Manga Life's Barb Lien-Cooper criticized the manga for using movie special effects that "don't translate onto paper". About.com's Deb Aoki commended the manga for featuring "a high-spirited, smart and likeable hero with an unusual profession" but she also criticized the manga for minimal character development and "one-dimensional villains".

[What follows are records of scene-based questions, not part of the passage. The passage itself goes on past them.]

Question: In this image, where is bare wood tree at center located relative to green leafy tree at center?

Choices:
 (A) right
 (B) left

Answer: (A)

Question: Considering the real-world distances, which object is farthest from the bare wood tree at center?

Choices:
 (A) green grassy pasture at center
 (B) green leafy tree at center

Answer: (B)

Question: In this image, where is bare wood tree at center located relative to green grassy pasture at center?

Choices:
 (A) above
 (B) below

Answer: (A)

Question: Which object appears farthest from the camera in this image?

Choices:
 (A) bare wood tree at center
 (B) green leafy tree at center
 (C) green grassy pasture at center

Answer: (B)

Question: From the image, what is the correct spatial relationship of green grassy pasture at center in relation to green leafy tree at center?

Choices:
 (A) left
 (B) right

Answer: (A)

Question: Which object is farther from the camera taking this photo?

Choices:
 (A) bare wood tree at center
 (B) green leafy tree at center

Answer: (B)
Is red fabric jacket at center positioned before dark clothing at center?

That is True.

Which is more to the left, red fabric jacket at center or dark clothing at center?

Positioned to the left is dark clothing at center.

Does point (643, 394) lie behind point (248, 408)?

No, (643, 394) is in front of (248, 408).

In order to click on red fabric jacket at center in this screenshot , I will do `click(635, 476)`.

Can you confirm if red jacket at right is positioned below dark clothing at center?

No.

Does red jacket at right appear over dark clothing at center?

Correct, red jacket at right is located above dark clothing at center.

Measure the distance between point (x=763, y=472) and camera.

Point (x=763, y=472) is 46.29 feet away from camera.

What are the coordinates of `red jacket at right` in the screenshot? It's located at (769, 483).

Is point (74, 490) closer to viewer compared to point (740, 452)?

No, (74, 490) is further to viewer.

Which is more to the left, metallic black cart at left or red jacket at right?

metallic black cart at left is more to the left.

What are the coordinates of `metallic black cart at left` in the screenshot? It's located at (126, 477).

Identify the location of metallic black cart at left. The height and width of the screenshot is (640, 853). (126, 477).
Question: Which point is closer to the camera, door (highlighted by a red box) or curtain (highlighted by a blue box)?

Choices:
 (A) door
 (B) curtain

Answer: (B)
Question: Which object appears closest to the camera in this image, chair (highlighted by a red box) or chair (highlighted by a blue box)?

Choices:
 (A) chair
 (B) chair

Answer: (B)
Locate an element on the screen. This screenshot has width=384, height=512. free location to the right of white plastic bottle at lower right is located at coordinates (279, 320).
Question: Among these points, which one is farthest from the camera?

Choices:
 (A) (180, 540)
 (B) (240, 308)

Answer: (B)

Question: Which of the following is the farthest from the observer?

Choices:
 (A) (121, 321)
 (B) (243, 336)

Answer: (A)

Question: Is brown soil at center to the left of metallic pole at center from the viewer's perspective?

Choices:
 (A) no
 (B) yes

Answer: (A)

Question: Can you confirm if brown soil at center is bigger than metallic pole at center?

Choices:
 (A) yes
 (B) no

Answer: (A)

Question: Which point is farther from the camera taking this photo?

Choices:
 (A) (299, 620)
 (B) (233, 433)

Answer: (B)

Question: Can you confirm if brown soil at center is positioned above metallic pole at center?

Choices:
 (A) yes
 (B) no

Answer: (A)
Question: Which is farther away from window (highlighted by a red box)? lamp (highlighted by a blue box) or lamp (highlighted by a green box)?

Comics Worth Reading's Johanna Draper Carlson commented that "the transformation process is a chance for dramatic art. It's treated intensely, as though it were life-saving surgery, but with the elements and techniques explained to the reader, providing a mini-course in movie makeup". A later review by Carlson commented that "many of Kohei's effects serve no purpose in the bigger story beyond entertaining the reader". Active Anime's Davey C. Jones commented that the manga "keeps the action hoppin' and the mysteries boppin'!"

Coolstreak Comics' Leroy Douresseaux commented that the "action can get pretty intense at times, but never more than anything one would find in a PG-13-rated movie". Douresseaux compared Gimmick! to Case Closed and MacGyver. A later review by Douresseaux commented on "the stories [which] are full of tidbits on special makeup effects and animatronics, the kind of technical details that give stories realism and also intrigue readers".

Jason Thompson's appendix to Manga: The Complete Guide commended the manga for its "basic shonen story structure with the mysterious mentor and the 'ambitious, hardworking person who is ridiculously good at some skill/job/ability'". He also commented on the manga's "cinematic leanings are so distinctly Hollywood-focused, which is questionable in one sense (it'd be nice to know more about the history of Japanese special effects), but on the other sense, makes it easy for a Western reader to follow".

Manga Life's Ysabet Reinhardt MacFarlane appreciated the "real-world references" in the manga "primarily to director Sam Raimi's work".